À en croire L’Aurore de la semaine dernière, qu’il avait eu l’occasion de feuilleter, une immense citadelle, peut-être de la taille de Paris elle-même, semblait s’être dangereusement approchée et s’apprêtait à survoler la ville. On racontait que l’armée était sur le pied de guerre, que l’Empereur était très préoccupé par la situation et qu’une délégation de diplomates avait été formée pour aller à la rencontre de dirigeants supposés. On disait tellement de choses. Émile doutait toutefois de la véracité des articles de L’Aurore. Il fallait souvent faire le tri dans les informations divulguées. Il était d’ailleurs intéressant de constater que, la plupart du temps, aucun autre périodique ne reprenait ses informations. L’Aurore avait la réputation de publier des articles pour le moins tirés par les cheveux, aux sources douteuses, rédigés par des journalistes fantaisistes.

Avec un soupir, l’homme en gris plia le quotidien et le posa entre eux. L’œil du Peintre tomba sur l’illustration de la citadelle, en première page, qui s’étirait sur la capitale comme une énorme pieuvre tentaculaire.

« Vous permettez ? » demanda Émile.

Drussel acquiesça d’un léger mouvement de menton. Même quand il cherchait à composer une mine affable de circonstance, il dégageait quelque chose d’inquiétant.

Le garçon, peu sensible à la qualité de l’œuvre, assez moyenne et misant sur le sensationnel sans vergogne, parcourut néanmoins L’Aurore avec attention. En deuxième page, il trouva un compte-rendu de l’attentat survenu la veille chez Billault, ministre de Napoléon III. Lors d’une réception, un Violoniste, racontait le journal, avait joué un Requiem démentiel qui avait poussé nombre d’invités à s’entretuer ou à se suicider. Le carnage avait fait plusieurs dizaines de victimes. Un nombre égal de convives était en observation à l’Institut Charcot. Plus loin, un filet évoquait le salon des Refusés. L’étudiant survola les quelques lignes, puis le reste du quotidien : de nouvelles lois votées, les relations tendues entre la France et la Prusse, la hausse du prix du sel et du pain…

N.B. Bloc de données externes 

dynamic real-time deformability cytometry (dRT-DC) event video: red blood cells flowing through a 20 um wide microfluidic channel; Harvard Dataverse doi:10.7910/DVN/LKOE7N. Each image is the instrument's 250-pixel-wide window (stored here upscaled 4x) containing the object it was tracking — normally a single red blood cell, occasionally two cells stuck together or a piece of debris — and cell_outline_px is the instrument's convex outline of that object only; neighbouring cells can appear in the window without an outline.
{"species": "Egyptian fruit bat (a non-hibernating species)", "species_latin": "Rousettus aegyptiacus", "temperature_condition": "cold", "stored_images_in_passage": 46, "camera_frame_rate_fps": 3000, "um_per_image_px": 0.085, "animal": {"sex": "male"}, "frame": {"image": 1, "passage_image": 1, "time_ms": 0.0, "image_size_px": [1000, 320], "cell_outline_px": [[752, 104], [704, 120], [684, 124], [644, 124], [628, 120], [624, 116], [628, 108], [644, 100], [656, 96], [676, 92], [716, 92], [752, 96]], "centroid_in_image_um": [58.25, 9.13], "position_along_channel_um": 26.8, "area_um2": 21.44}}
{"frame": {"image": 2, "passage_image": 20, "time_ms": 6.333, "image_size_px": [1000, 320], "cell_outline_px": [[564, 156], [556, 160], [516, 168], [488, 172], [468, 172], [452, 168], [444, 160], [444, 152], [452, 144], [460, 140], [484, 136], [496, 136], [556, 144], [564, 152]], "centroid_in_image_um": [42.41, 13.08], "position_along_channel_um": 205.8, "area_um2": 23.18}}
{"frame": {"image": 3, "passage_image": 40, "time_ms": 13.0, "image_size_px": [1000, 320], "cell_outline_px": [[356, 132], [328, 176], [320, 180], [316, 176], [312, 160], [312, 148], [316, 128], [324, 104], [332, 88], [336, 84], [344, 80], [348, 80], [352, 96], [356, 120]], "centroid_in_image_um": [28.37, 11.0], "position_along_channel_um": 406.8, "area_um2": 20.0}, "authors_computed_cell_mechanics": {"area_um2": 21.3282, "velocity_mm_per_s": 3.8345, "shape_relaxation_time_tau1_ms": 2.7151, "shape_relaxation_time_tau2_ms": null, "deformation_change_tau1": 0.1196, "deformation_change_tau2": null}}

Le murmure de Drussel arracha l’étudiant à sa lecture :

« Êtes-vous au courant de la légende noire qui entoure le Joyau du Déchu ? Des clients qu’on a vus entrer et ne jamais ressortir ? »

Émile hésita un instant puis, bravache, il lança :

« Bah ! Si toutes ces histoires étaient fondées, il y a longtemps que la Police de Fouché aurait fermé le restaurant, non ? »

Ils arrivèrent bientôt à destination à deux pas de l’Opéra Le Peletier, dans la rue du même nom, au cœur d’un quartier cosmopolite et animé.

Le coche s’arrêta au pied de l’établissement parisien de renommée mondiale, et son conducteur vint ouvrir la porte du Peintre, tandis que Drussel se tenait mains sur les hanches devant l’imposante bâtisse. Il humait l’atmosphère d’un air mystérieux.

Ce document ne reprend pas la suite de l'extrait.